« Au début, nous avons vu le passeport de prévention comme une charge administrative en plus », reconnaît volontiers Guillaume Laurent, responsable formation au bureau Veritas et trésorier de l’Afsec (Association des formateurs en sécurité). « Nous avons notamment alerté sur la temporalité excessive d’une saisie salarié par salarié, qui représente pour nous un ETP en plus sur 80 ETP dans l’entreprise », avertit Thierry Cribaillet, président de l’Assocca (Association des organismes certifiés CACES). Les organismes de formation attendent avec impatience la possibilité de réaliser des saisies de masse – ce qui permettra une meilleure qualité de la donnée. « On envisageait cette fonctionnalité en 2027, on l’a repriorisée : l’import de fichiers des logiciels métiers vers le passeport de prévention sera possible pour tous dès le 9 juillet prochain », répond Marianne Kermoal-Berthomé, directrice des politiques sociales à la Caisse des dépôts. L’étape suivante sera de prévoir une interopérabilité avec les API (Application Programming Interface) des organismes.

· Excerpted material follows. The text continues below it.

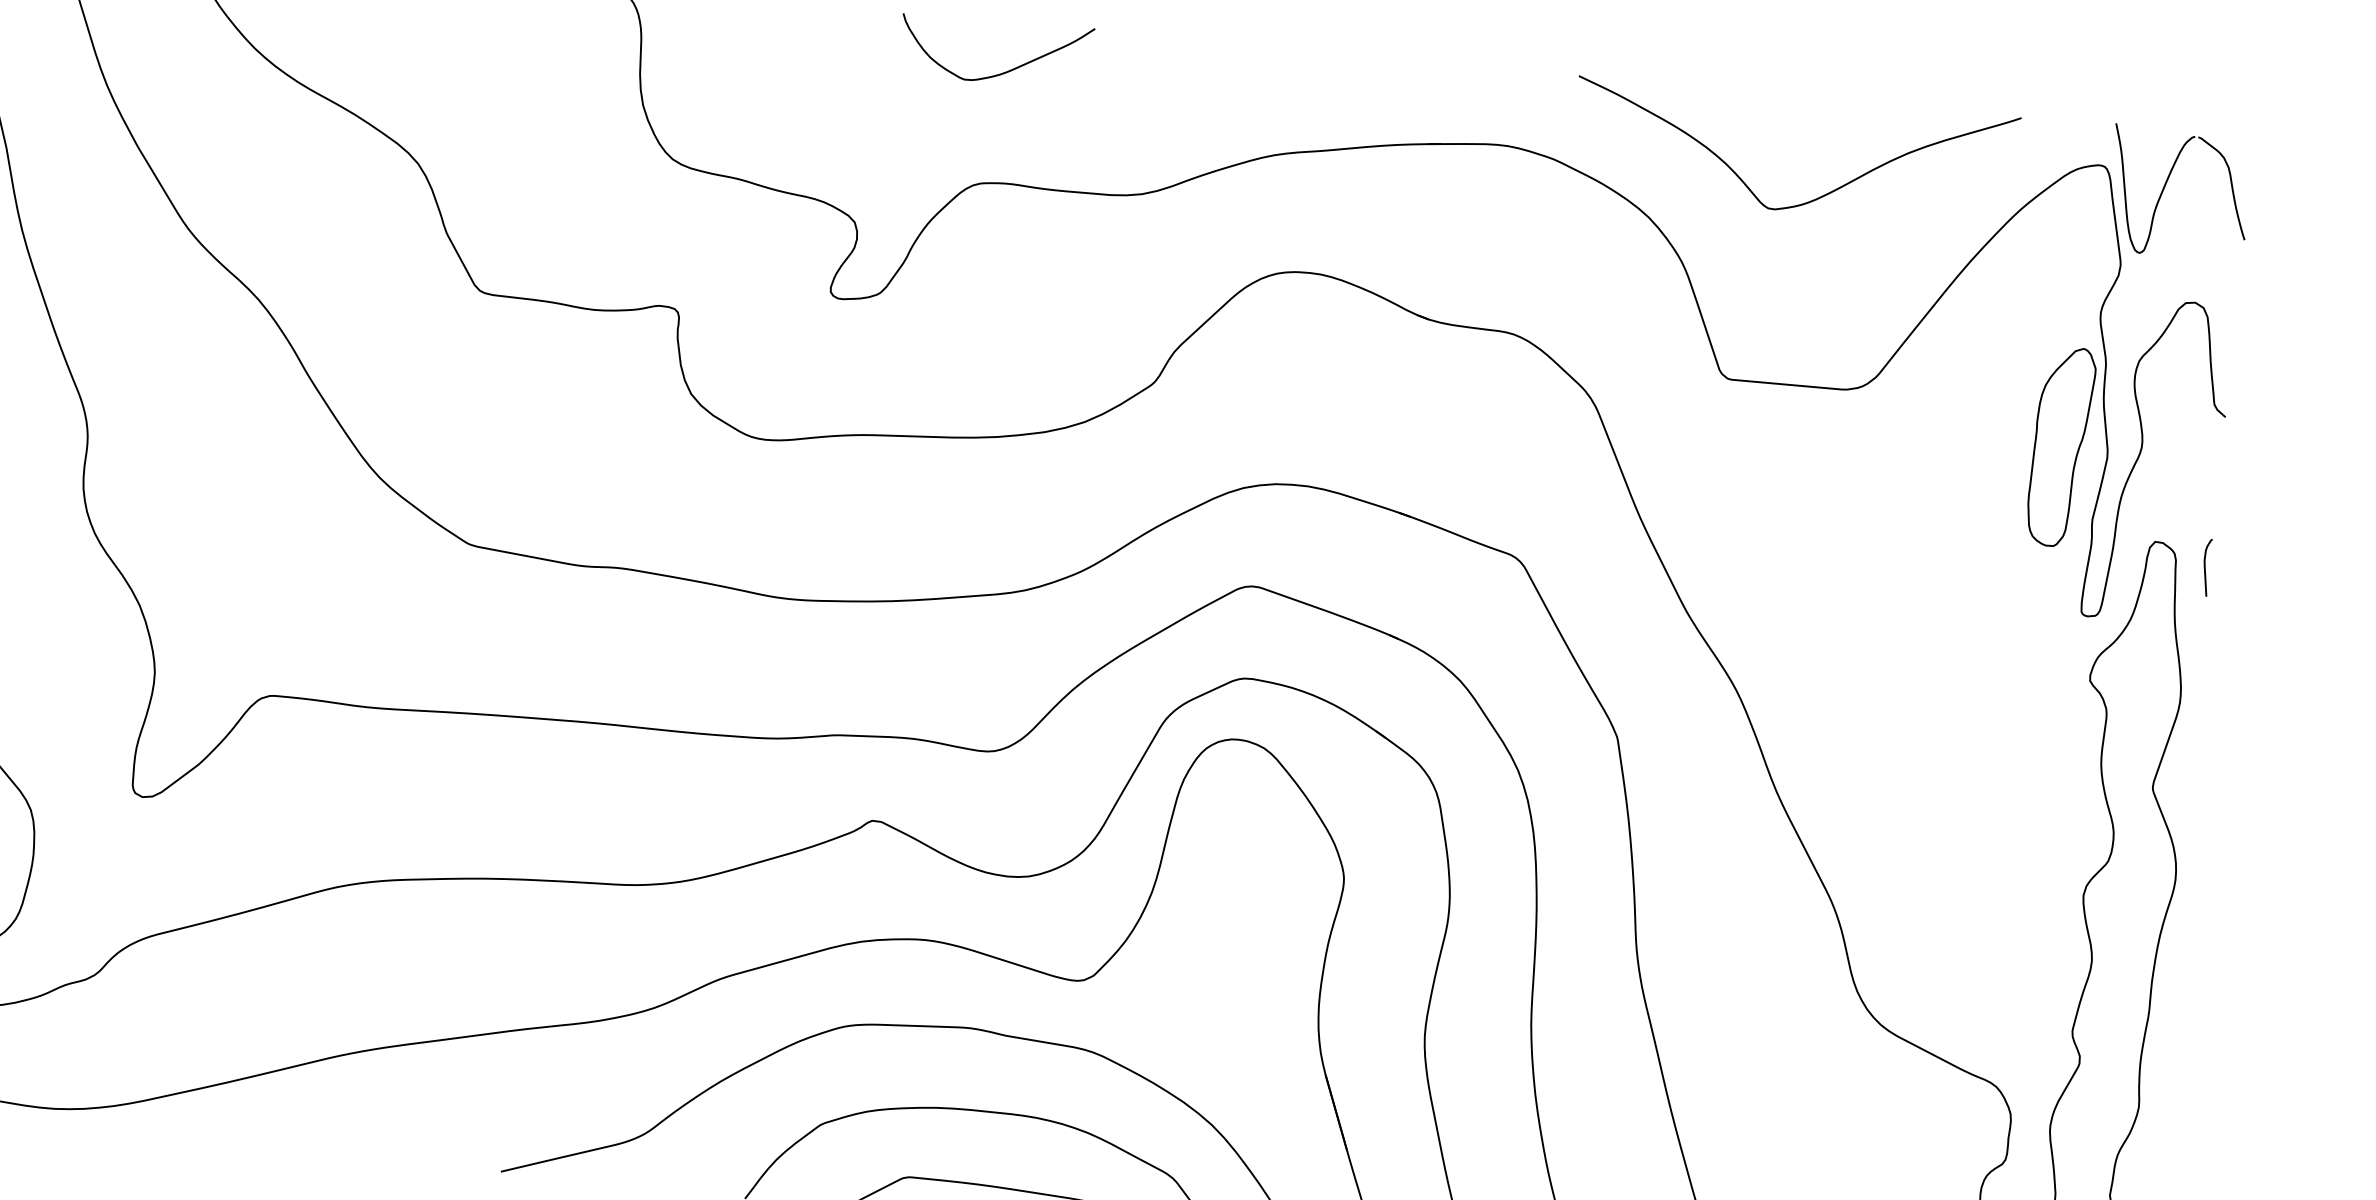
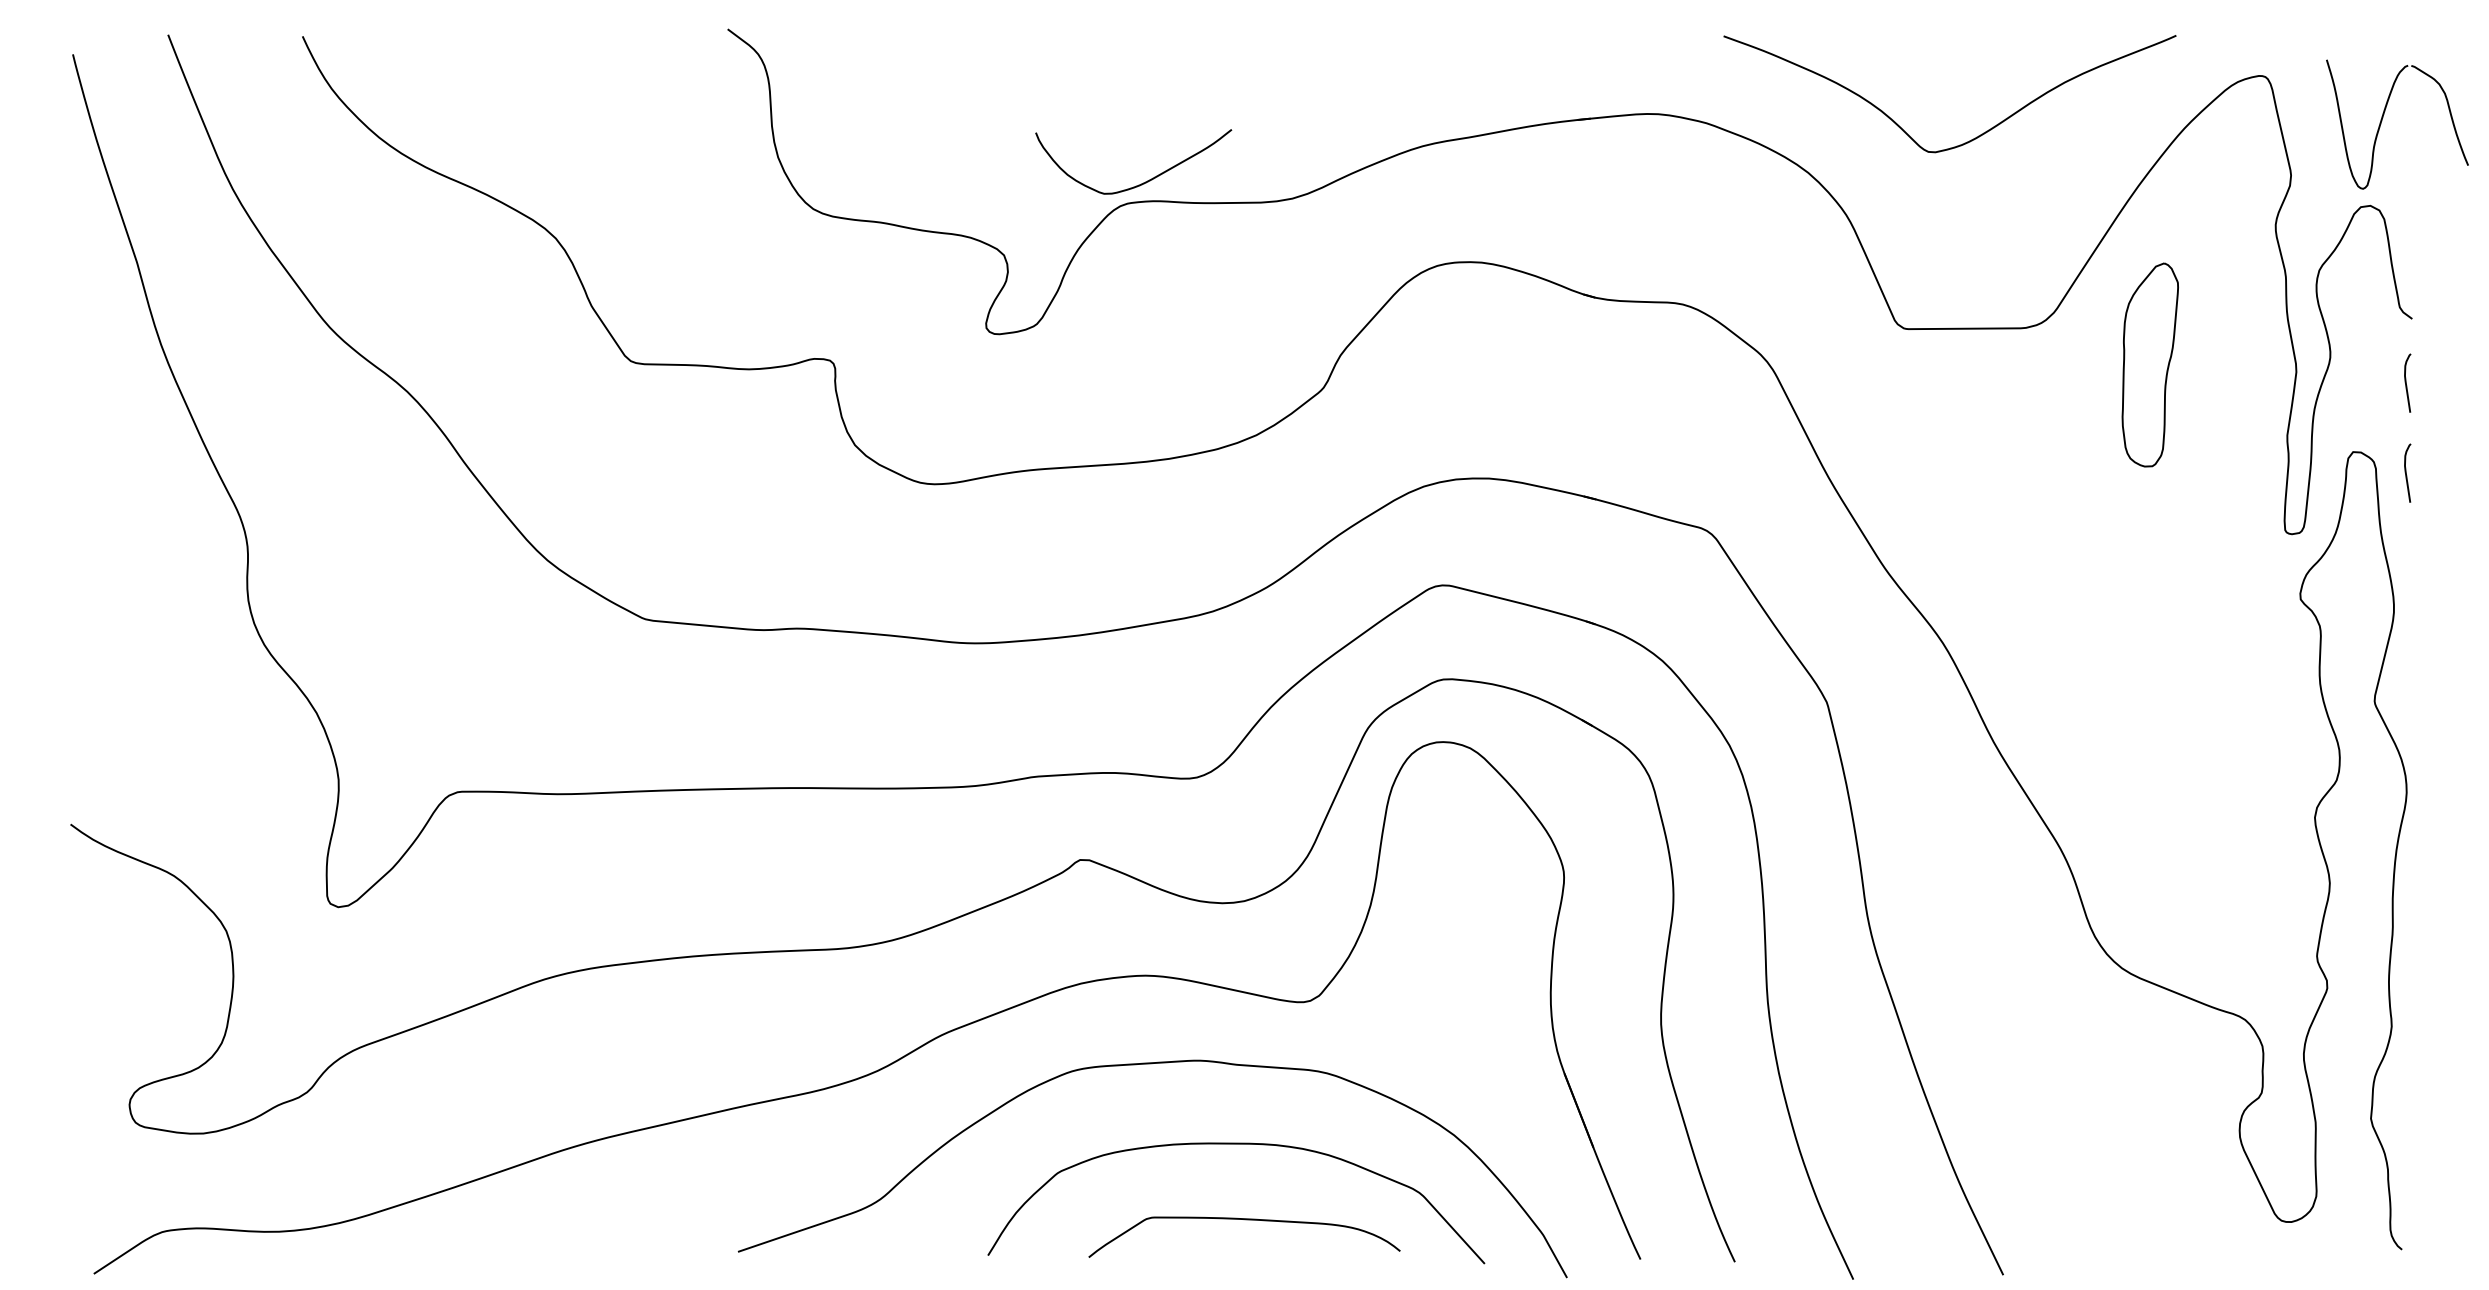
curve: (1003, 72) -> (1143, 182), moved
part: (2164, 188) -> (2382, 121), moved
part: (2060, 446) -> (2149, 364), moved
curve: (2213, 478) -> (2406, 382), added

Autre problématique identifiée par les organismes de formation : celui du codage des formations dans le passeport de prévention. « Il n’y a pas encore de solution technique pour toutes les formations. J’ai cherché une de mes anciennes formations, l’habilitation Catec Espaces confinés, le système ne la reconnaît pas », raconte Sébastien Majoux, membre du Gepi (Groupes d’échanges des préventeurs interentreprises). Un travail est en cours sur le sujet avec l’Institut national de recherche et de sécurité (INRS), afin d’aller vers une saisie homogène de la part des centres de formation.
Dernier souci technique, sur fond juridique : qui effectue la collecte des NIR (numéro de Sécurité sociale) – une donnée sensible ? Les pratiques varient. « Les organismes de formation peuvent collecter le NIR pour leurs clients, mais il reste à la main de l’employeur », remarque Guillaume Laurent. « Les opérateurs de compétences (Opco) ont souvent le NIR des salariés, mais on ne le communique pas aux organismes de formation. Il revient aux salariés de transmettre leur numéro de sécu », témoigne Yan-Eric Goullet, responsable grands comptes de l’Opco 2i. Encore faut-il que ceux-ci acceptent.